▸ What you need to do
Using the data that follows, state the number of lines holding the word "Authors", and give no other output.

▸ Stored data
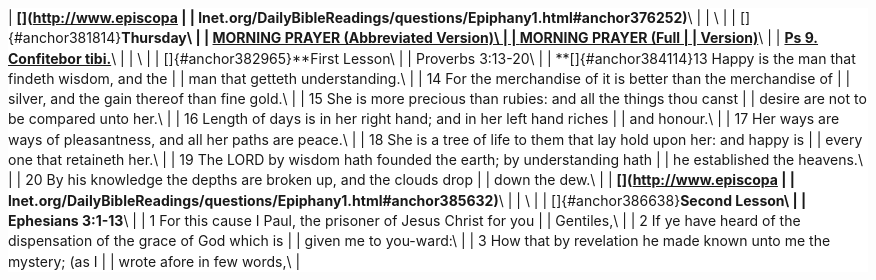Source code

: | **[](http://www.episcopa                                              |
| lnet.org/DailyBibleReadings/questions/Epiphany1.html#anchor376252)**\ |
| \                                                                     |
| []{#anchor381814}**Thursday\                                          |
| [MORNING PRAYER (Abbreviated Version)\                                |
| ](../DO_MP.html)[MORNING PRAYER (Full                                 |
| Version)](../dailyofficeMP.html)**\                                   |
| **[Ps 9. Confitebor tibi.](../Psalter/Ps9.html)**\                    |
| \                                                                     |
| []{#anchor382965}**First Lesson\                                      |
| Proverbs 3:13-20\                                                     |
| **[]{#anchor384114}13 Happy is the man that findeth wisdom, and the   |
| man that getteth understanding.\                                      |
| 14 For the merchandise of it is better than the merchandise of        |
| silver, and the gain thereof than fine gold.\                         |
| 15 She is more precious than rubies: and all the things thou canst    |
| desire are not to be compared unto her.\                              |
| 16 Length of days is in her right hand; and in her left hand riches   |
| and honour.\                                                          |
| 17 Her ways are ways of pleasantness, and all her paths are peace.\   |
| 18 She is a tree of life to them that lay hold upon her: and happy is |
| every one that retaineth her.\                                        |
| 19 The LORD by wisdom hath founded the earth; by understanding hath   |
| he established the heavens.\                                          |
| 20 By his knowledge the depths are broken up, and the clouds drop     |
| down the dew.\                                                        |
| **[](http://www.episcopa                                              |
| lnet.org/DailyBibleReadings/questions/Epiphany1.html#anchor385632)**\ |
| \                                                                     |
| []{#anchor386638}**Second Lesson\                                     |
| Ephesians 3:1-13**\                                                   |
| 1 For this cause I Paul, the prisoner of Jesus Christ for you         |
| Gentiles,\                                                            |
| 2 If ye have heard of the dispensation of the grace of God which is   |
| given me to you-ward:\                                                |
| 3 How that by revelation he made known unto me the mystery; (as I     |
| wrote afore in few words,\                                            |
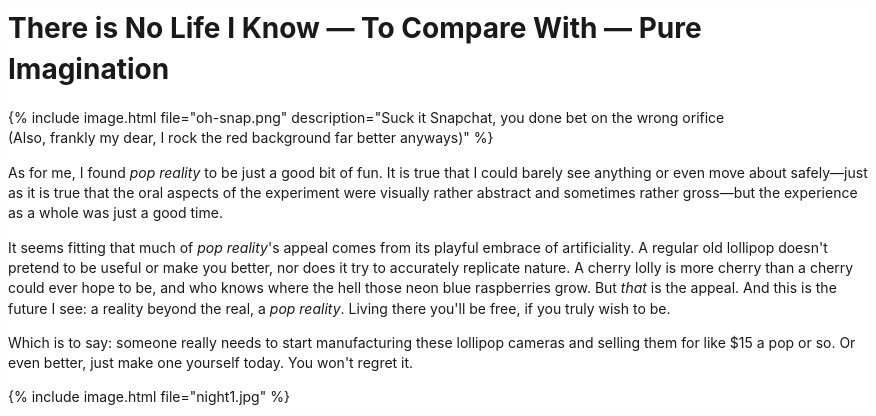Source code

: # There is No Life I Know — To Compare With — Pure Imagination
{% include image.html file="oh-snap.png" description="Suck it Snapchat, you done bet on the wrong orifice<br>(Also, frankly my dear, I rock the red background far better anyways)" %}

As for me, I found *pop reality* to be just a good bit of fun. It is true that I could barely see anything or even move about safely—just as it is true that the oral aspects of the experiment were visually rather abstract and sometimes rather gross—but the experience as a whole was just a good time.

It seems fitting that much of *pop reality*'s appeal comes from its playful embrace of artificiality. A regular old lollipop doesn't pretend to be useful or make you better, nor does it try to accurately replicate nature. A cherry lolly is more cherry than a cherry could ever hope to be, and who knows where the hell those neon blue raspberries grow. But *that* is the appeal. And this is the future I see: a reality beyond the real, a *pop reality*. Living there you'll be free, if you truly wish to be.

Which is to say: someone really needs to start manufacturing these lollipop cameras and selling them for like $15 a pop or so. Or even better, just make one yourself today. You won't regret it.


{% include image.html file="night1.jpg" %}


[oral]: /mouth-cam
[mr]: /series/modded_reality

[mjpeg]: https://github.com/jacksonliam/mjpg-streamer
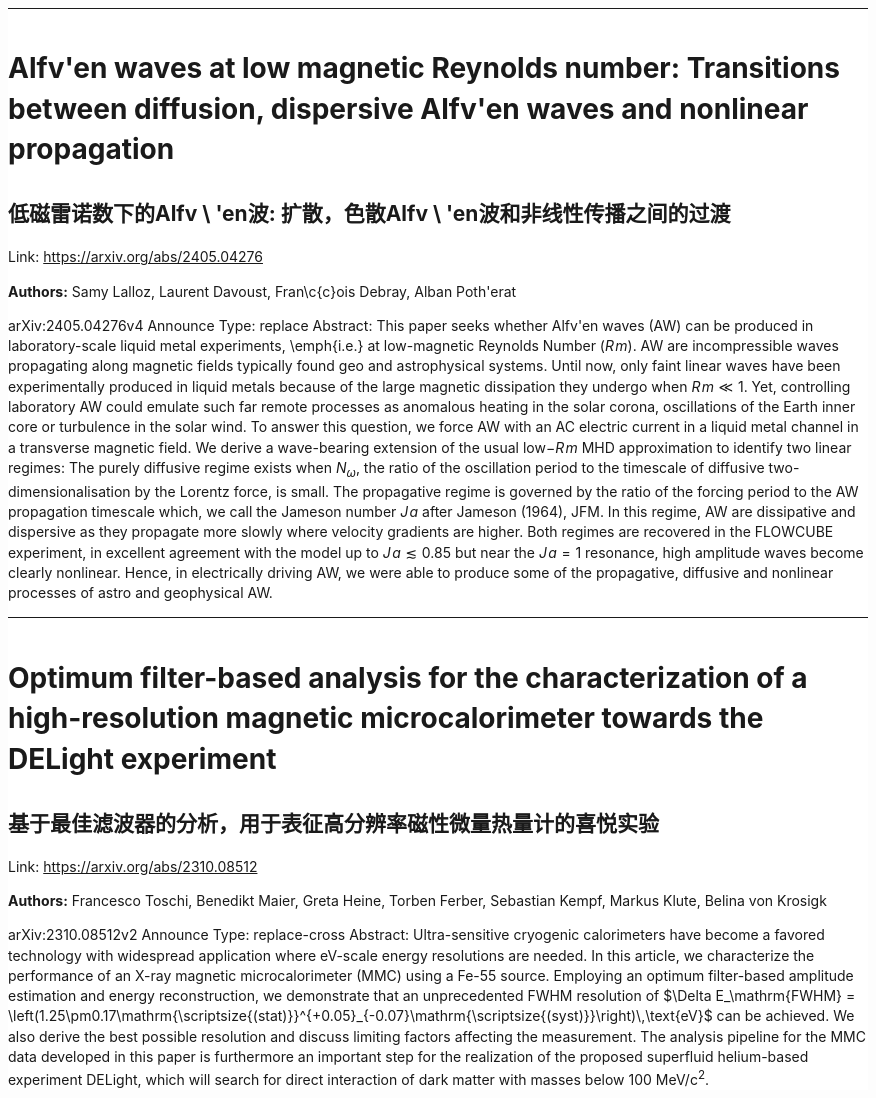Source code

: 
---
# Alfv\'en waves at low magnetic Reynolds number: Transitions between diffusion, dispersive Alfv\'en waves and nonlinear propagation

## 低磁雷诺数下的Alfv \ &#39;en波: 扩散，色散Alfv \ &#39;en波和非线性传播之间的过渡

Link: https://arxiv.org/abs/2405.04276

**Authors:** Samy Lalloz, Laurent Davoust, Fran\c{c}ois Debray, Alban Poth\'erat

arXiv:2405.04276v4 Announce Type: replace 
Abstract: This paper seeks whether Alfv\'en waves (AW) can be produced in laboratory-scale liquid metal experiments, \emph{i.e.} at low-magnetic Reynolds Number ($R\!m$). AW are incompressible waves propagating along magnetic fields typically found geo and astrophysical systems. Until now, only faint linear waves have been experimentally produced in liquid metals because of the large magnetic dissipation they undergo when $R\!m\ll1$. Yet, controlling laboratory AW could emulate such far remote processes as anomalous heating in the solar corona, oscillations of the Earth inner core or turbulence in the solar wind. To answer this question, we force AW with an AC electric current in a liquid metal channel in a transverse magnetic field. We derive a wave-bearing extension of the usual low$-R\!m$ MHD approximation to identify two linear regimes: The purely diffusive regime exists when $N_\omega$, the ratio of the oscillation period to the timescale of diffusive two-dimensionalisation by the Lorentz force, is small. The propagative regime is governed by the ratio of the forcing period to the AW propagation timescale which, we call the Jameson number $J\!a$ after Jameson (1964), JFM. In this regime, AW are dissipative and dispersive as they propagate more slowly where velocity gradients are higher. Both regimes are recovered in the FLOWCUBE experiment, in excellent agreement with the model up to $J\!a \lesssim 0.85$ but near the $J\!a=1$ resonance, high amplitude waves become clearly nonlinear. Hence, in electrically driving AW, we were able to produce some of the propagative, diffusive and nonlinear processes of astro and geophysical AW.


---
# Optimum filter-based analysis for the characterization of a high-resolution magnetic microcalorimeter towards the DELight experiment

## 基于最佳滤波器的分析，用于表征高分辨率磁性微量热量计的喜悦实验

Link: https://arxiv.org/abs/2310.08512

**Authors:** Francesco Toschi, Benedikt Maier, Greta Heine, Torben Ferber, Sebastian Kempf, Markus Klute, Belina von Krosigk

arXiv:2310.08512v2 Announce Type: replace-cross 
Abstract: Ultra-sensitive cryogenic calorimeters have become a favored technology with widespread application where eV-scale energy resolutions are needed. In this article, we characterize the performance of an X-ray magnetic microcalorimeter (MMC) using a Fe-55 source. Employing an optimum filter-based amplitude estimation and energy reconstruction, we demonstrate that an unprecedented FWHM resolution of $\Delta E_\mathrm{FWHM} = \left(1.25\pm0.17\mathrm{\scriptsize{(stat)}}^{+0.05}_{-0.07}\mathrm{\scriptsize{(syst)}}\right)\,\text{eV}$ can be achieved. We also derive the best possible resolution and discuss limiting factors affecting the measurement. The analysis pipeline for the MMC data developed in this paper is furthermore an important step for the realization of the proposed superfluid helium-based experiment DELight, which will search for direct interaction of dark matter with masses below 100 MeV/c$^2$.
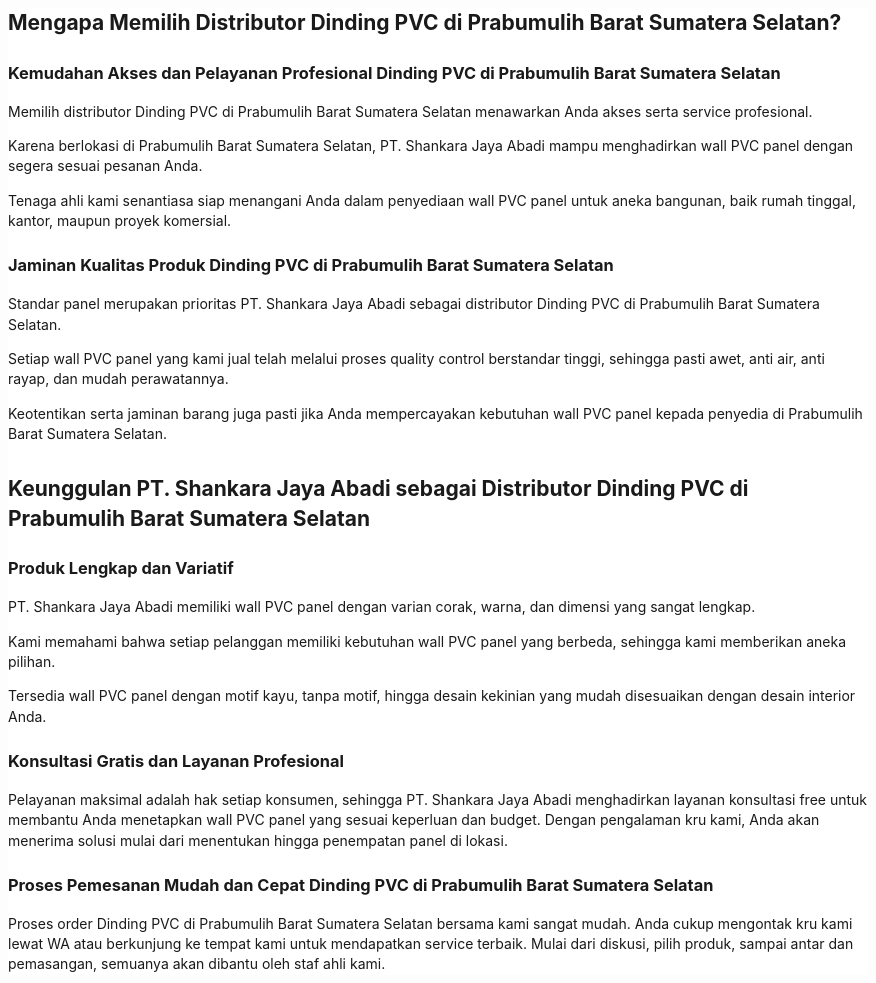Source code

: 
## Mengapa Memilih Distributor Dinding PVC di Prabumulih Barat Sumatera Selatan?

### Kemudahan Akses dan Pelayanan Profesional Dinding PVC di Prabumulih Barat Sumatera Selatan

Memilih distributor Dinding PVC di Prabumulih Barat Sumatera Selatan menawarkan Anda akses serta service profesional.

Karena berlokasi di Prabumulih Barat Sumatera Selatan, PT. Shankara Jaya Abadi mampu menghadirkan wall PVC panel dengan segera sesuai pesanan Anda.

Tenaga ahli kami senantiasa siap menangani Anda dalam penyediaan wall PVC panel untuk aneka bangunan, baik rumah tinggal, kantor, maupun proyek komersial.

### Jaminan Kualitas Produk Dinding PVC di Prabumulih Barat Sumatera Selatan

Standar panel merupakan prioritas PT. Shankara Jaya Abadi sebagai distributor Dinding PVC di Prabumulih Barat Sumatera Selatan.

Setiap wall PVC panel yang kami jual telah melalui proses quality control berstandar tinggi, sehingga pasti awet, anti air, anti rayap, dan mudah perawatannya.

Keotentikan serta jaminan barang juga pasti jika Anda mempercayakan kebutuhan wall PVC panel kepada penyedia di Prabumulih Barat Sumatera Selatan.

## Keunggulan PT. Shankara Jaya Abadi sebagai Distributor Dinding PVC di Prabumulih Barat Sumatera Selatan

### Produk Lengkap dan Variatif

PT. Shankara Jaya Abadi memiliki wall PVC panel dengan varian corak, warna, dan dimensi yang sangat lengkap.

Kami memahami bahwa setiap pelanggan memiliki kebutuhan wall PVC panel yang berbeda, sehingga kami memberikan aneka pilihan.

Tersedia wall PVC panel dengan motif kayu, tanpa motif, hingga desain kekinian yang mudah disesuaikan dengan desain interior Anda.

### Konsultasi Gratis dan Layanan Profesional

Pelayanan maksimal adalah hak setiap konsumen, sehingga PT. Shankara Jaya Abadi menghadirkan layanan konsultasi free untuk membantu Anda menetapkan wall PVC panel yang sesuai keperluan dan budget. Dengan pengalaman kru kami, Anda akan menerima solusi mulai dari menentukan hingga penempatan panel di lokasi.

### Proses Pemesanan Mudah dan Cepat Dinding PVC di Prabumulih Barat Sumatera Selatan

Proses order Dinding PVC di Prabumulih Barat Sumatera Selatan bersama kami sangat mudah. Anda cukup mengontak kru kami lewat WA atau berkunjung ke tempat kami untuk mendapatkan service terbaik. Mulai dari diskusi, pilih produk, sampai antar dan pemasangan, semuanya akan dibantu oleh staf ahli kami.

▸ Answer box
2